* **AIM**: State how many lines in the records below contain the word "second". Reply with only the number.

(Data entries)
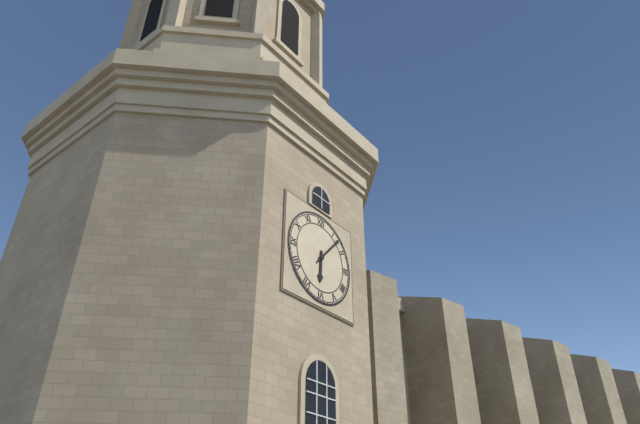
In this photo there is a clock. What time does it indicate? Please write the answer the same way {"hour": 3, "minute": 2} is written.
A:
{"hour": 6, "minute": 7}
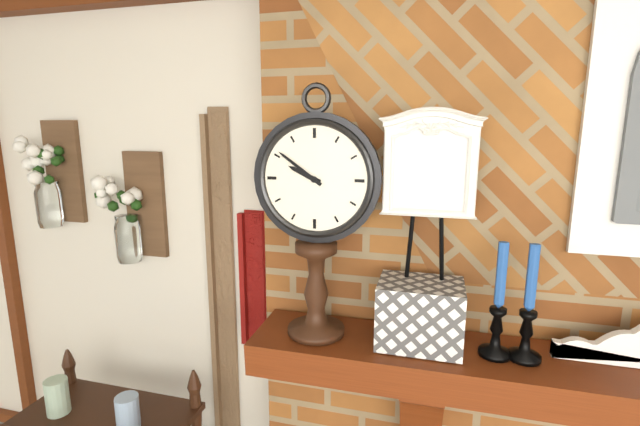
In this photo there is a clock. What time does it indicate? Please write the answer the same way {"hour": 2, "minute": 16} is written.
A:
{"hour": 9, "minute": 51}
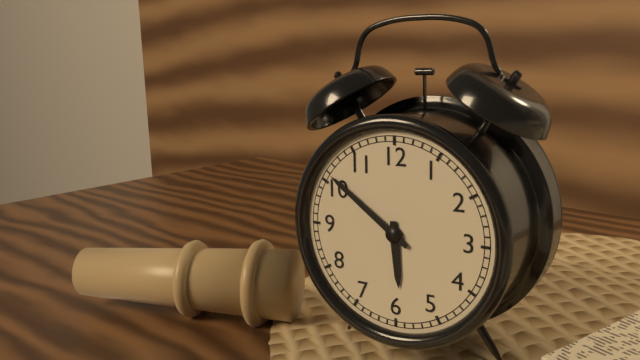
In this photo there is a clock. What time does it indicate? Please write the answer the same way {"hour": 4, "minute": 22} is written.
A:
{"hour": 5, "minute": 51}
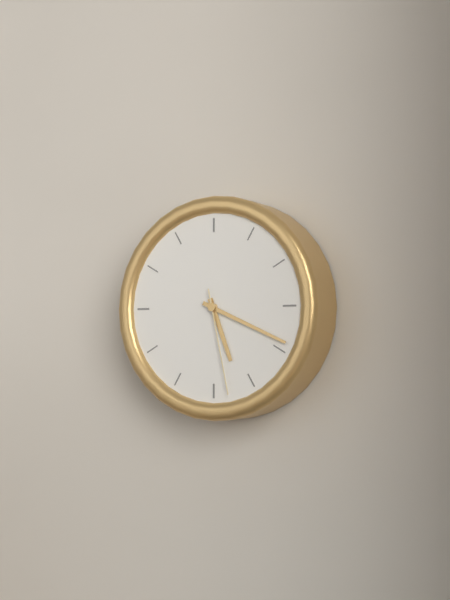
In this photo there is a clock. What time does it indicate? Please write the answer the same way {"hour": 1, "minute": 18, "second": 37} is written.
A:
{"hour": 5, "minute": 19, "second": 28}
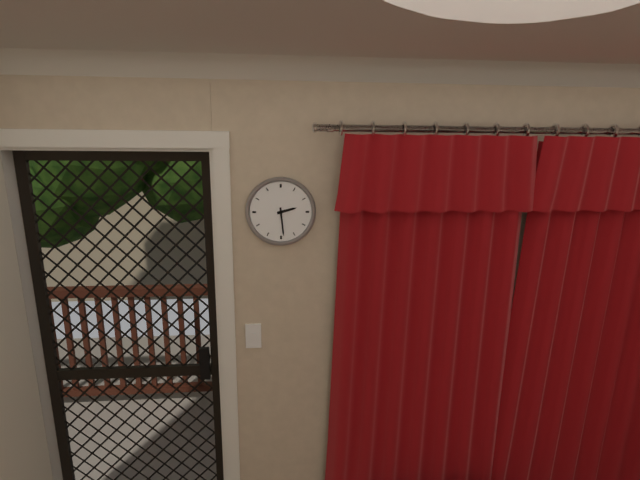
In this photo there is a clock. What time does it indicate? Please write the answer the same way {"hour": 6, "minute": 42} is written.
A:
{"hour": 2, "minute": 29}
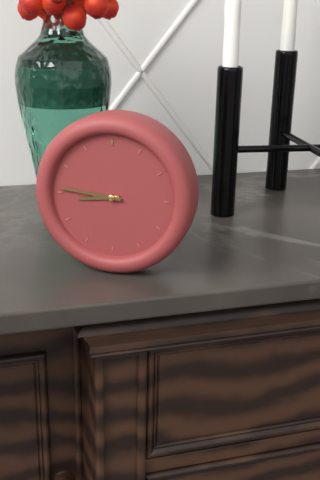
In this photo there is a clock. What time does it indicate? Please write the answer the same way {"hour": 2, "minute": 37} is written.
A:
{"hour": 8, "minute": 46}
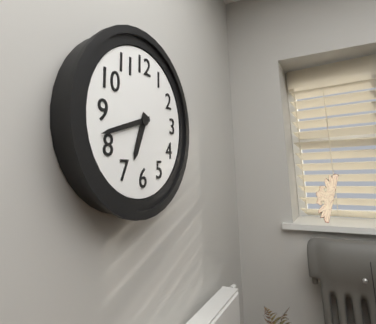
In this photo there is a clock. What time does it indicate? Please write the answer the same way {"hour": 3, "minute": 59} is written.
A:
{"hour": 6, "minute": 42}
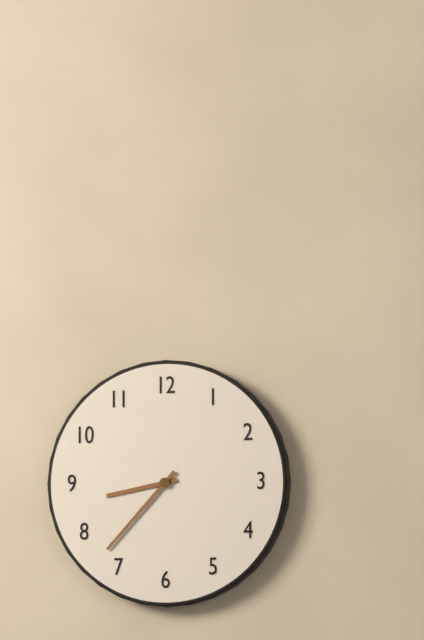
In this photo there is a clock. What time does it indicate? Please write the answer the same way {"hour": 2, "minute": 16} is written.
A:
{"hour": 8, "minute": 37}
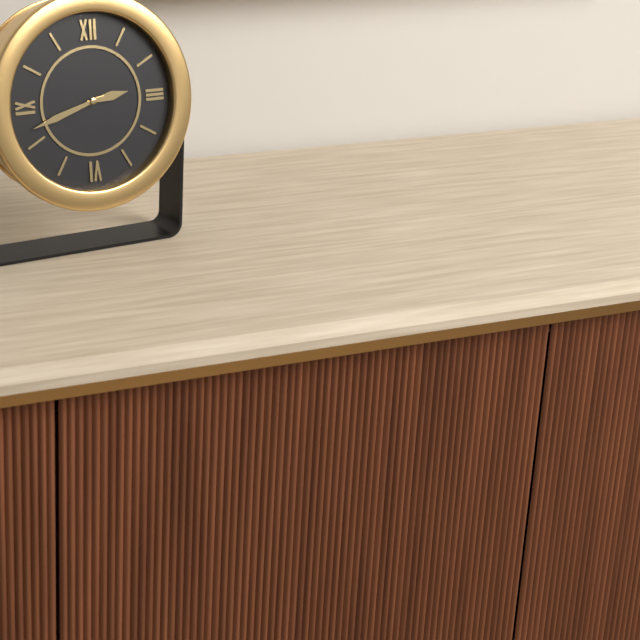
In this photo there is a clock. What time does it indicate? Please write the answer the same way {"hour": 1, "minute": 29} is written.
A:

* **SOLUTION TO THIS TASK**: 2